29/07/2013 Lunes Apático
Cada día tiene su mañana, su preamanecer. Ese conglomerado de instantes seriales que se identifican en forma ambigua con la oscuridad que se fuga sin remedio o con la claridad que avanza sin miramientos. En el interior de los edificios es más simple: la noche ofrece resistencia. Pero al traspasar el umbral de mi hogar el universo muta y la batalla se resuelve entre sombras escasamente definidas. Superada la frontera representada por la puerta de calle busco el sonido del movimiento exterior, trato de identificar un ancla para navegar sin incertidumbre. Me concentro en el pasar aleatorio de los autos y parto hacía mi destino cotidiano.
Busco mi lugar contingente en ese tránsito distraído, desprevenido; de un tránsito casi abstraído en sus cavilaciones, encerrado entre pensamientos que divagan entre recuerdos y sueños ansiosos de convertirse en realidad en un futuro a construir. Un desplazamiento en el espacio encapsulado, ignorando a su entorno, concentrado sólo en su intensidad, haciéndolos previsibles para evitar situaciones problemáticas. Un tránsito de sonidos apagados, sin estridencias, que recorre calles apagadas, saturadas de oscuridad y regadas por un tímido alumbrado que no se atreve a parpadear; las veredas lo acompañan haciendo sordinas con sus baldosas, oscureciendo los pasos que recorren los senderos todavía nocturnos en busca de utopías esquivas.

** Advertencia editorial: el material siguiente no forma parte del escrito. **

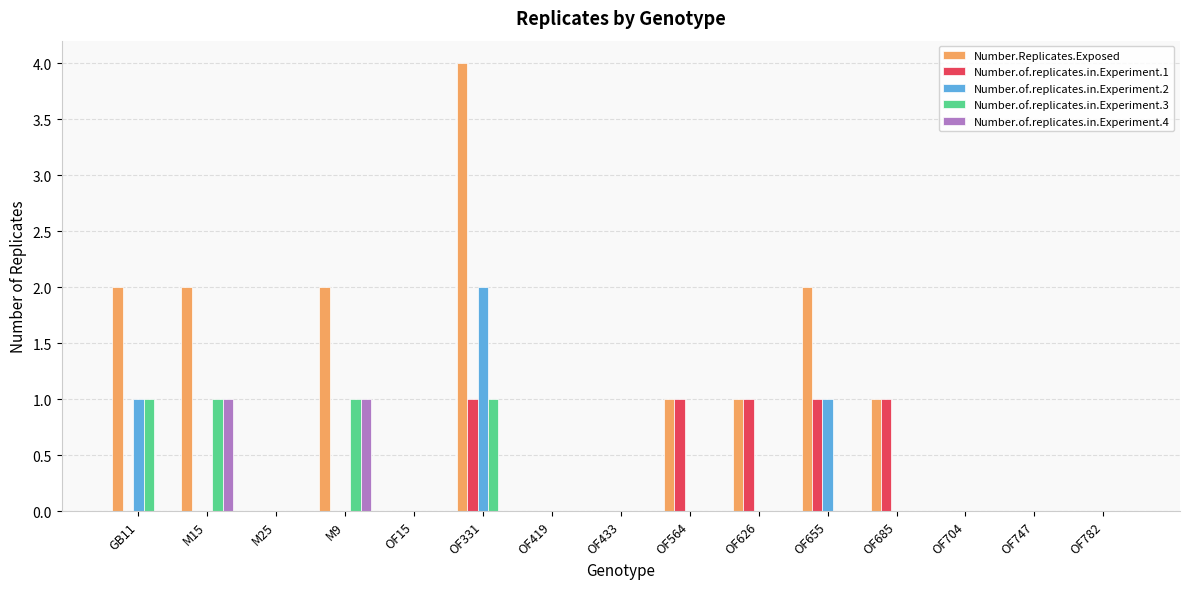

The value of Number.Replicates.Exposed at OF655 is 1. True or false?

False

Luces que se desbarrancan ordenadamente, equidistantes de cordones cercanos que se agotan en esquinas de ángulos rectos. Luciérnagas de chapas coloridas que reflejan sombras ansiosas de libertad y gesticulan gritos acallados reclamando movilidad atentas a su mundo interior; las luces escuchan solo los sonidos de los motores que ronronean mientras pacen en praderas de asfalto.
En tanto las nubes que se ahogan de rosa fuerte, orillando el naranja, con manchas grisáceas enturbiando el horizonte, con salpicaduras negruzcas ensuciando el centro, tibieza en toda su extensión. Son nubes empujadas por brisas que erizan sus bordes sin moverlas. Y las nubes se entretienen haciendo nada. Concentradas en el movimiento de la superficie, atentas a los recorridos señalados por corrientes de luz que agrietan las tinieblas ciudadanas. Son nubes pasatistas que ensimismadas en los vientos ausentes encadenados en sus encierros al sur, semejan rebaños inconmensurables que esperan órdenes para huir de sus corrales y precipitarse en estampidas temerosas.

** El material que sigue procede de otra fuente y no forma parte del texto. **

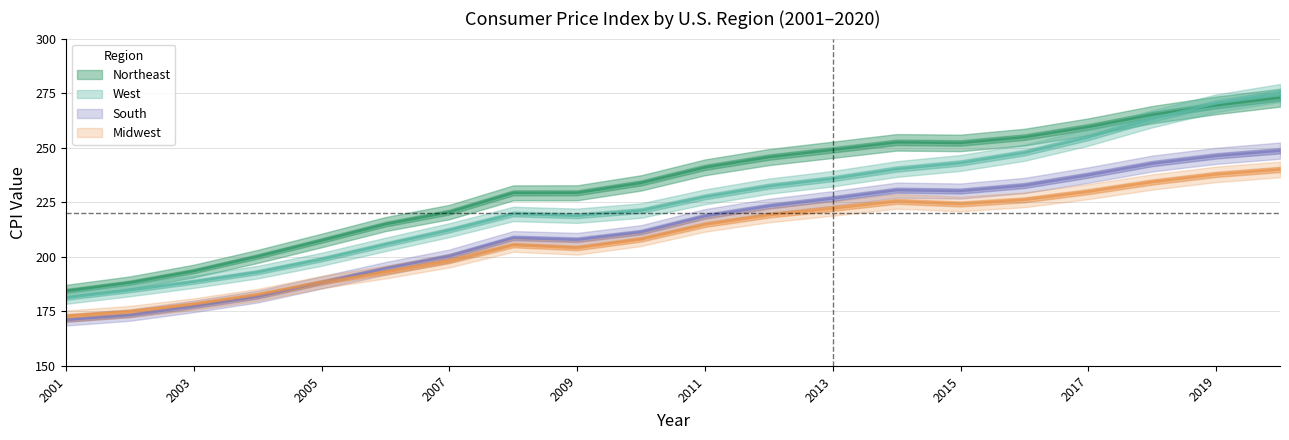

What is the difference between the maximum and minimum values in the West series?

93.9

Hoy son todos cómplices, todos los que se amalgaman en el tránsito tratando de pasar desapercibidos, todos los que se refugian en la manada, en el anonimato. Sin excepción buscan pasivamente el discurrir de minutos amigables, intentan encontrar el punto esquivo que se centra en el yo y consigue que el universo dependa de cada individuo, de cada ente. Sordos y ciegos. Comparten secretos nunca divulgados, pocas veces exteriorizados. Murmullan, cuchichean, se sienten complotando, se saben misteriosos. Emergen especulaciones metafísicas sin origen determinado, sin causas que le otorguen legitimidad, sin motivos para desandar ignorancias supinas, encapsuladas en su enunciación sin importar su trascendencia.
Hoy todo es ensimismamiento. La comunicación se minimiza, las charlas se reducen a saludos y frases de cortesía. En esta mañana las anécdotas se diluyen en las aguas mansas de los ríos ciudadanos. Las hazañas de fin de semana se esfuman en los tortuosos recovecos de plazas sin iluminar, los papelones se escabullen entre paredes de grises elevados desde descansos dominicales. Es lunes pero nadie parece enterarse, y si alguno se da cuenta se calla en un pacto de silencio consigo mismo. Comienzo de semana en el que reina la apatía.